Mit dem Offenen Atelier der Bergischen Diakonie Aprath haben junge, unbegleitete Asylsuchende an einem Kunstprojekt gearbeitet.
Er umschließt es fest mit seinen Armen. Er kuschelt den bearbeiteten Ytong-Stein an sich, drückt ihn. Es ist ein Herz, das Faramoz aus dem Quader herausgearbeitet hat. Ein rotes Herz, das ein kleines zweites in sich trägt. „Für Mama“, sagt er mit einem Lächeln, habe er das Herz gestaltet. Der 14-Jährige aus Afghanistan gehört zu den unbegleiteten, minderjährigen Flüchtlingen, die in der Bergischen Diakonie Aprath Zuflucht gefunden haben. Im dortigen Offenen Atelier hat er an einem Kunstprojekt teilgenommen. Das Thema: „Spuren hinterlassen“.
„Die Jungs“, sagt Kunsttherapeutin Sunci Matjanic, „hinterlassen in der Zeit, in der sie hier sind, Spuren. Die wollen wir sichtbar machen.“ In den Sommerferien wurde das Projekt gestartet. Alle haben an Ytong-Quadern gewerkelt – mit Feile und Säge, mit spitzen Werkzeugen. „Es war ein stilles, konzentriertes Arbeiten. Jeder für sich. Dann war es wieder ein Miteinander, haben sie in kleinen Gruppen beraten, wie sie an ihren Objekten weiterarbeiten, haben einander geholfen“, skizziert Matjanic. Und dann – schildert sie weiter – gab es an den sonnigen Tagen auch spontane Reaktionen. „Es lief immer Musik. Und manchmal sprangen sie auf und tanzten.“ Ein Bild, das ihr nicht mehr aus dem Kopf geht. Glücksmomente. Unbeschwertheit. Das Projekt sei für die ganze Gruppe positiv gewesen, befindet auch Rita Dittmer, Fachleiterin in der BDA-Jugendhilfe.
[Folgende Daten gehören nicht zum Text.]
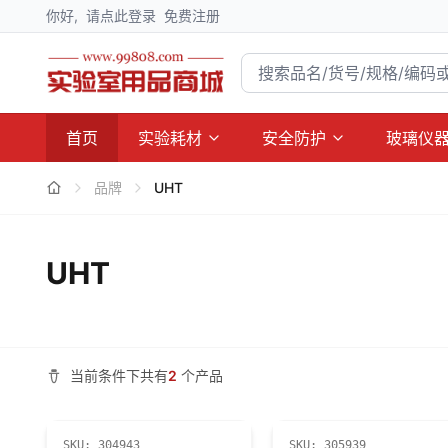
你好,
请点此登录
免费注册
首页
实验耗材
安全防护
玻璃仪
品牌
UHT
UHT
当前条件下共有
2
个产品
SKU:
304943
SKU:
305939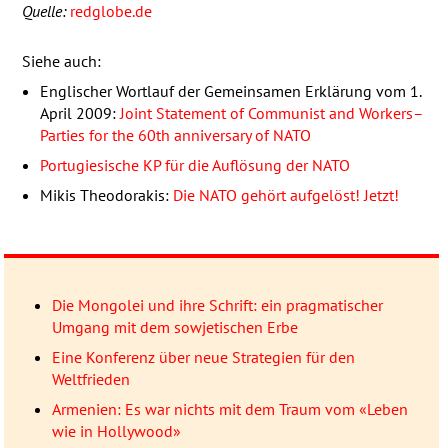
Quelle:
redglobe.de
Siehe auch:
Englischer Wortlauf der Gemeinsamen Erklärung vom 1.
April 2009:
Joint Statement of Communist and Workers–
Parties for the 60th anniversary of
NATO
Portugiesische KP für die Auflösung der
NATO
Mikis Theodorakis:
Die
NATO
gehört aufgelöst! Jetzt!
Die Mongolei und ihre Schrift: ein pragmatischer
Umgang mit dem sowjetischen Erbe
Eine Konferenz über neue Strategien für den
Weltfrieden
Armenien: Es war nichts mit dem Traum vom «Leben
wie in Hollywood»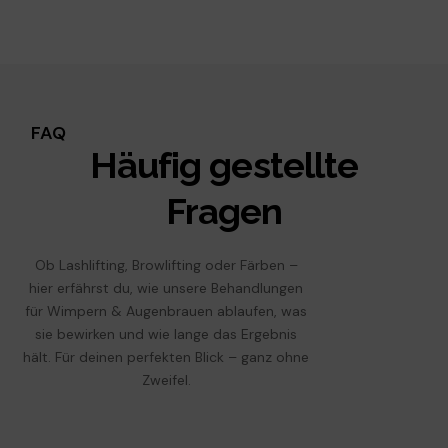
FAQ
Häufig gestellte
Fragen
Ob Lashlifting, Browlifting oder Färben –
hier erfährst du, wie unsere Behandlungen
für Wimpern & Augenbrauen ablaufen, was
sie bewirken und wie lange das Ergebnis
hält. Für deinen perfekten Blick – ganz ohne
Zweifel.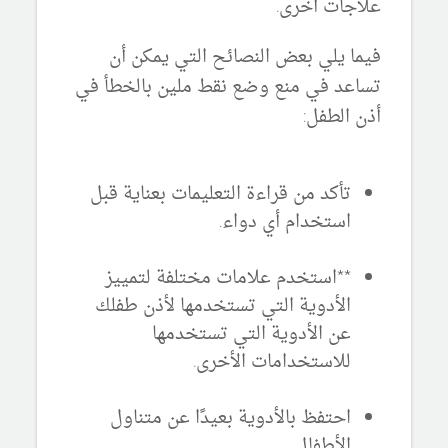
علاجات أخرى.
فيما يلي بعض النصائح التي يمكن أن
تساعد في منع وضع نقط ملين بالخطأ في
أذن الطفل:
تأكد من قراءة التعليمات بعناية قبل
استخدام أي دواء
.
**استخدم علامات مختلفة لتمييز
الأدوية التي تستخدمها لأذن طفلك
عن الأدوية التي تستخدمها
للاستخدامات الأخرى.
احتفظ بالأدوية بعيدًا عن متناول
الأطفال.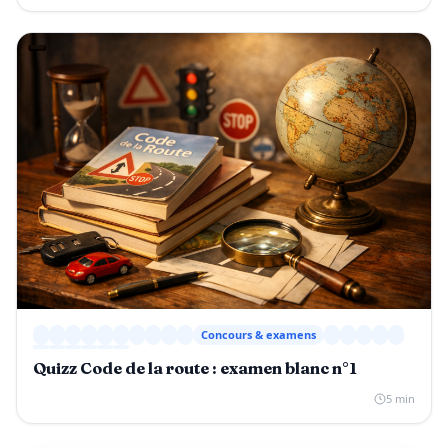
Concours & examens
Quizz Code de la route : examen blanc n°1
5 min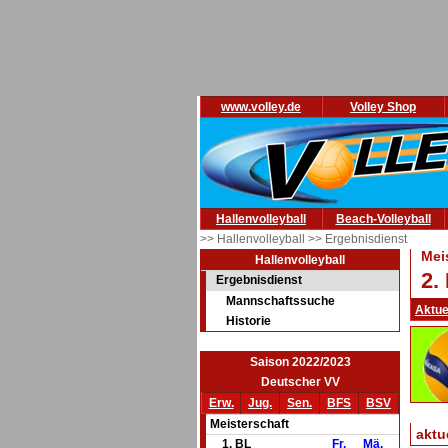
www.volley.de
Volley Shop
Hallenvolleyball
Beach-Volleyball
>> Hallenvolleyball
>> Ergebnisdienst
Mei
Hallenvolleyball
2.
Ergebnisdienst
Mannschaftssuche
Aktue
Historie
Saison 2022/2023
Deutscher VV
Erw.
Jug.
Sen.
BFS
BSV
Meisterschaft
aktu
1. BL
Fr.
Mä.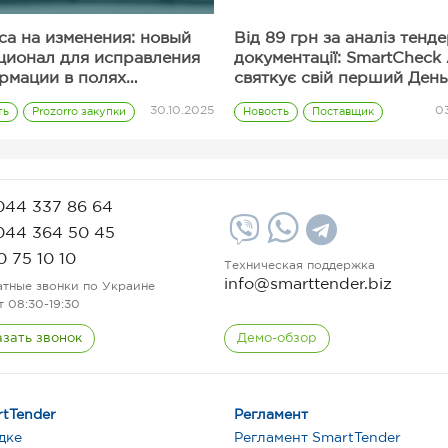
са на изменения: новый
Від 89 грн за аналіз тенд
ционал для исправления
документації: SmartCheck 
рмации в полях
святкує свій перший День
ерного предложения
народження
30.10.2025
03
ть
Prozorro закупки
Новость
Поставщик
Полезные сервисы
Тарифы
044 337 86 64
044 364 50 45
0 75 10 10
Техническая поддержка
info@smarttender.biz
атные звонки по Украине
т 08:30-19:30
азать звонок
Демо-обзор
tTender
Регламент
дке
Регламент SmartTender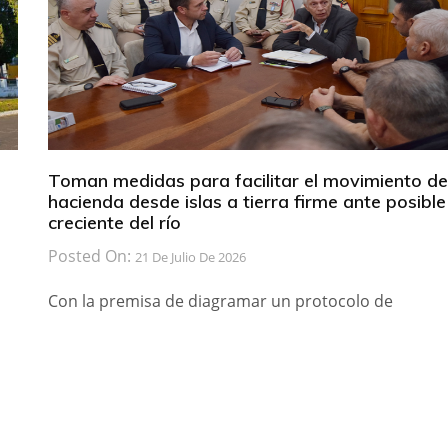
Toman medidas para facilitar el movimiento de
hacienda desde islas a tierra firme ante posible
creciente del río
Posted On:
21 De Julio De 2026
Con la premisa de diagramar un protocolo de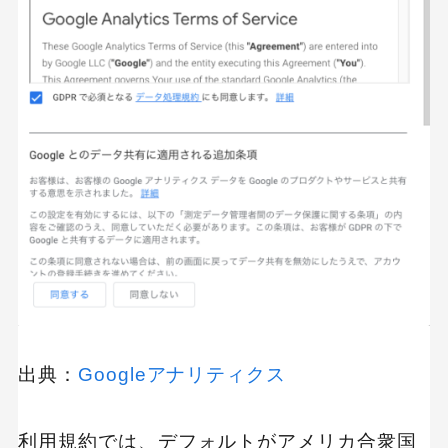
出典：
Googleアナリティクス
利用規約では、デフォルトがアメリカ合衆国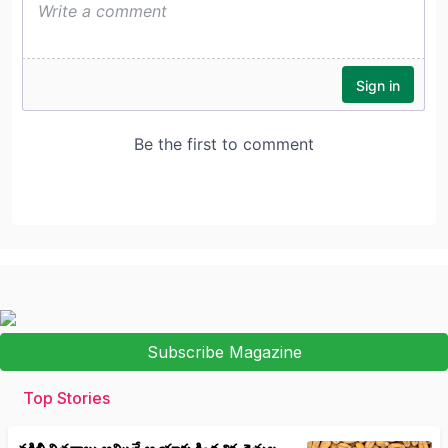
Subscribe Magazine
Top Stories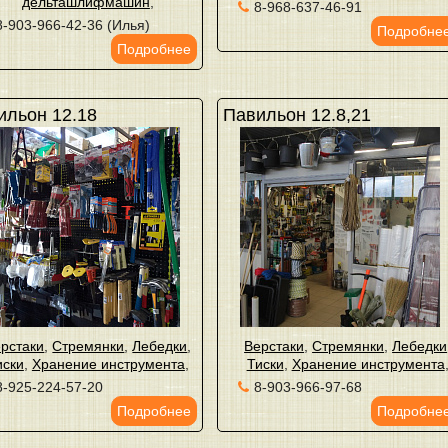
дельташлифмашин
,
8-968-637-46-91
8-903-966-42-36 (Илья)
Подробне
Подробнее
ильон 12.18
Павильон 12.8,21
рстаки
,
Стремянки
,
Лебедки
,
Верстаки
,
Стремянки
,
Лебедки
иски
,
Хранение инструмента
,
Тиски
,
Хранение инструмента
8-925-224-57-20
8-903-966-97-68
Подробнее
Подробне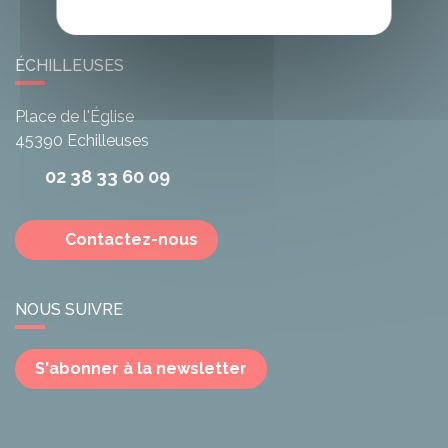
ÉCHILLEUSES
Place de l'Église
45390
Echilleuses
02 38 33 60 09
Contactez-nous
NOUS SUIVRE
S'abonner à la newsletter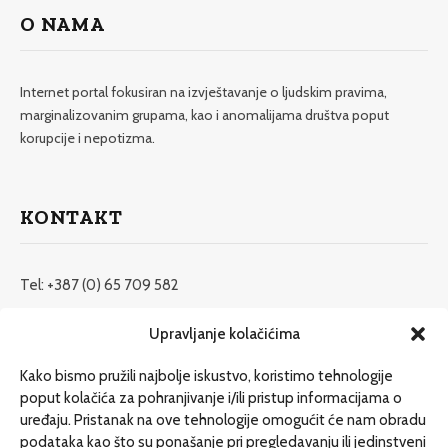
O NAMA
Internet portal fokusiran na izvještavanje o ljudskim pravima,
marginalizovanim grupama, kao i anomalijama društva poput
korupcije i nepotizma.
KONTAKT
Tel: +387 (0) 65 709 582
redakcija@etrafika.net
Upravljanje kolačićima
www.etrafika.net
Kako bismo pružili najbolje iskustvo, koristimo tehnologije
poput kolačića za pohranjivanje i/ili pristup informacijama o
uređaju. Pristanak na ove tehnologije omogućit će nam obradu
Dosije
podataka kao što su ponašanje pri pregledavanju ili jedinstveni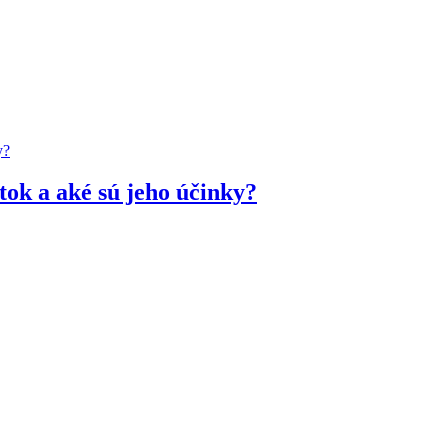
ok a aké sú jeho účinky?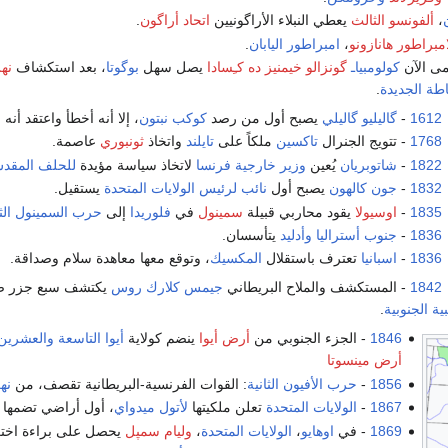
،
ألفونسو الثالث
يعطي النبلاء الأراگونيين
اتحاد أراگون
.
امبراطور هانازونو
،
امبراطور اليابان
.
ى الآن
كولومبياـ
گونزالو خيمنيز ده كـِسادا
يصل سهل
بوگوتا
، بعد استكشاف
نهر
طة الجديدة
.
1612
-
گاليليو گاليلي
يصبح أول من رصد
كوكب نبتون
، إلا أنه أخطأ واعتقد أنه 
1768
- تتويج الجنرال
تاكسين
ملكاً على
تايلند
واتخاذ
ثونبوري
عاصمة.
1822
-
شاتوبريان
يُعين
وزير خارجية فرنسا
لاتخاذ سياسة مؤيدة
للحلف المقد
1832
-
جون كالهون
يصبح أول
نائب لرئيس الولايات المتحدة
يستقيل.
1835
-
اوسيولا
يقود محاربي قبيلة
سمينول
في
فلوريدا
إلى
حرب السمينول الثا
1836
-
جنوب أستراليا
وأدليد
يتأسسان.
1836
-
اسبانيا
تعترف باستقلال
المكسيك
، وتوقع معها معاهدة سلام وصداقة.
1842
- المستكشف والملاح البريطاني
جيمس كلارك روس
يكتشف سبع جزر 
ة الجنوبية
.
1846
- الجزء الجنوبي من
أرض أيوا
ينضم كولاية
أيوا
التاسعة والعشرين
أرض مينسوتا
1856
-
حرب الأفيون الثانية
: القوات الفرنسية-البريطانية تقصف، من
نهر
1867
-
الولايات المتحدة
تعلن ملكيتها
لأتول ميدواي
، أول أراضي تضمها خ
1869
- في
اوهايو
،
الولايات المتحدة
،
وليام سمپل
يحصل على براءة اختر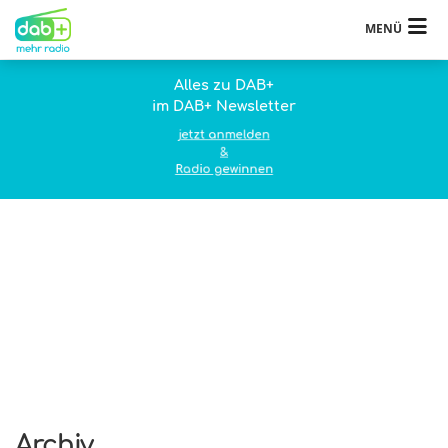
MENÜ
Alles zu DAB+
im DAB+ Newsletter
jetzt anmelden
&
Radio gewinnen
Archiv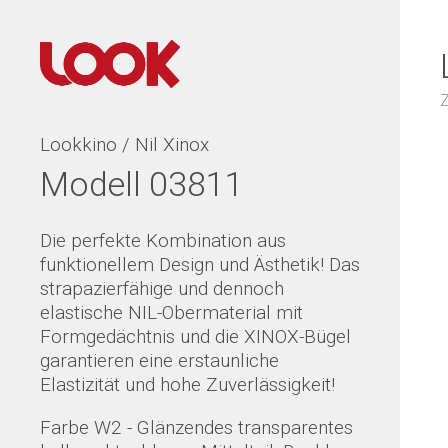
Lookkino / Nil Xinox
Modell 03811
Die perfekte Kombination aus
funktionellem Design und Ästhetik! Das
strapazierfähige und dennoch
elastische NIL-Obermaterial mit
Formgedächtnis und die XINOX-Bügel
garantieren eine erstaunliche
Elastizität und hohe Zuverlässigkeit!
Farbe W2 - Glänzendes transparentes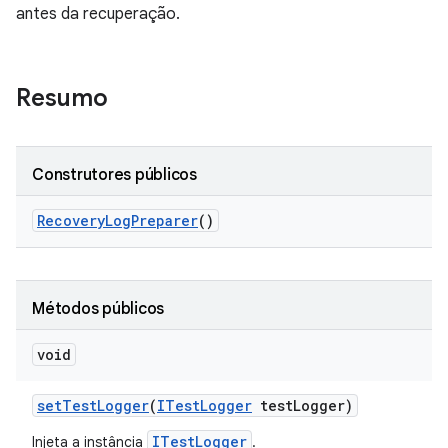
antes da recuperação.
Resumo
Construtores públicos
Recovery
Log
Preparer
()
Métodos públicos
void
set
Test
Logger
(
ITest
Logger
test
Logger)
ITestLogger
Injeta a instância
.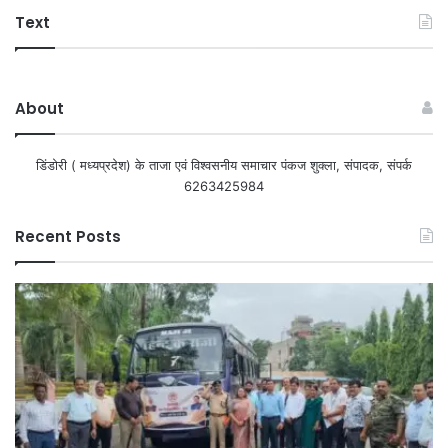
Text
About
डिंडोरी ( मध्यप्रदेश) के ताजा एवं विश्वसनीय समाचार पंकज शुक्ला, संपादक, संपर्क
6263425984
Recent Posts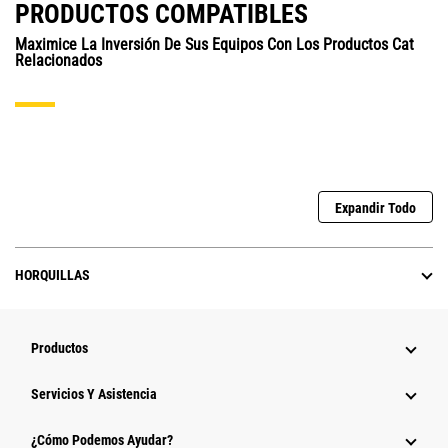
PRODUCTOS COMPATIBLES
Maximice La Inversión De Sus Equipos Con Los Productos Cat
Relacionados
Expandir Todo
HORQUILLAS
Productos
Servicios Y Asistencia
¿Cómo Podemos Ayudar?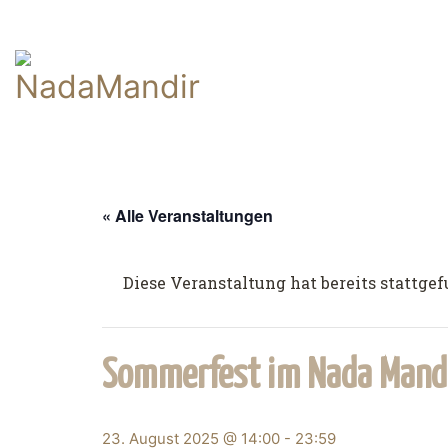
« Alle Veranstaltungen
Diese Veranstaltung hat bereits stattge
Sommerfest im Nada Mand
23. August 2025 @ 14:00
-
23:59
Im Haus Sonne werden die entstandenen Kunstwerke der „Flüchtlings-Bilderhauer“ gezeigt. Zwölf bis 14 Jungen im Alter von 14 bis 17 Jahren haben mitgewirkt. „Einige von ihnen leben nicht mehr hier, sind in anderen Gruppen untergekommen“, merkt Dittmer an. Für die kleine Ausstellung kommen viele zurück. „Für diese Jungs ist die BDA ein besonderer Ort, der erste, an dem sie nach ihrer Flucht sich aufgenommen fühlen konnten.“ Das hat auch Spuren hinterlassen – in den jungen Flüchtlingen.
Faramuz ist seit neun Monaten da. Er geht in die internationale Klasse am Wülfrather Gymnasium. Der Stolz auf seine Herzensarbeit ist ihm anzusehen. Seine Mutter, sagt er, vermisse er sehr. Sie ist noch in Afghanistan. Per Telefon hält er Kontakt.
Aus Afghanistan kommt auch Mostafa. Er ist 16 Jahre alt. Auch er besucht das Gymnasium. Aus dem Ytong-Stein hat er einen großen Kopf gekratzt, geschabt, gesägt – mit einem lächelnden Gesicht. Es sollte von Beginn an ein Männer-Kopf sein. Als dann Farbtöpfe ins Atelier gestellt wurden, malte er dem Kopf dicken Brauen und ein Kinnbärtchen. Auf der Rückseite hat er Flaggen gemalt: die deutsche und afghanische. Auch wieder Spuren…
Die nächste große öffentliche Ausstellung des Offenen Ateliers steht übrigens auch schon fest: am 18. November die Werkschau!